The second “unknown causal agent (UCA)” set of events occurred similarly, although no second actor ever entered or left the hide, and the behavioural outcome observed in the crows was quite different. Researchers operated the movement of the protruding stick from outside of the enclosure. Following the cessation of stick-movement from the hide, the crows came to investigate the food-box once more; however, this time the crows were more cautious then in the previous trial, exhibiting flighty behaviour suggestive of increased nervousness.
“To test between [hypotheses], we measured the degree of caution in the crows’ behaviour,” explained Taylor et al. “[In] the second, unknown condition, if the crows were capable of causal reasoning, they would predict that the stick might move again because they had not observed a potential causal agent leave the hide.”
The authors conclude that the increased “inspection” rates in the unknown causal agent scenario is proof that the crows were capable of something analogous to the kind of causal inferences humans are capable of.
“Animals are predisposed to associational learning,” remarked animal behaviour specialist and professor at the University of Manitoba, James Hare. “[It] is highly adaptive in their environment to associate things that are occurring, the movement of objects, with those things that preceded them.”

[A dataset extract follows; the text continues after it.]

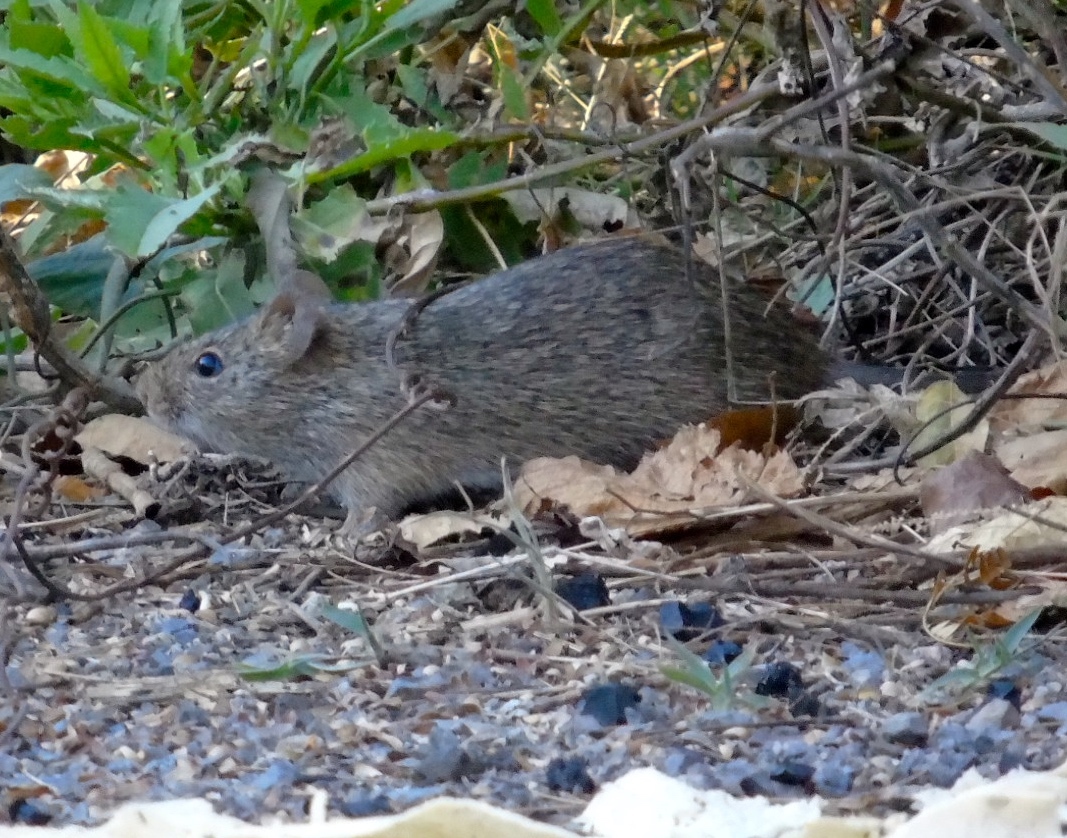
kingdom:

In a recent conversation with the Manitoban, Hare discussed the merits of the causal reasoning experiment, where he emphasized the importance of moving objects in nature. These crows, in some sense, are assessing the causal relationship underlying the movement of the protruding stick.
As Hare noted, “Moving objects should never be ignored [ . . . ] Sensory systems are tuned to alert animals to moving objects in their environment at a very basal level in the sensory system, activating all sorts of responses. So where there’s something moving, it’s not surprising they’re cuing in on other elements.”
The experimental design, according to Hare, is not unlike previous expectancy violation experiments that have been performed with mammals and birds. Hare cited an example where rhesus macaques were presented with eggplants. A curtain would drop down, and when it was lifted an eggplant would be present and the macaques would happily eat it. However, when the curtain would drop and lift to mysteriously reveal, say, two or three eggplants, the confused macaques would “fix their gaze on that outcome because it had violated what they had expected, revealing that they have this expectation [of one eggplant] and a cognitive ability to work with numbers.”
What’s interesting about the HCA experiment with the crows is that their increased level of caution, inspection, and nervousness is demonstrably related to the absence of the human actor entering the blind. “They are clearly having their expectancy violated when they can’t have a human associated with [the movement of the protruding stick],” reflected Hare.
When the human is known to be behind the hide, the crows may be attributing the stick movement to the benign actor they’ve witnessed enter and leave the hide. When that actor isn’t present, information pertaining to the nature of the mechanism operating the moving stick is no longer publicly available, or reliably known to be benign, and thus suspicious. This explains why the crows are, in Hare’s words, “engaged in more vigilance to collect more private information” in the UCA condition versus when they witness the human enter and exit the blind.
It appears that Taylor et al. may have made a very important contribution to the growing cannon of crow cognition research, providing tentative first evidence of sophisticated “causal reasoning” processes previously only attributed to humans.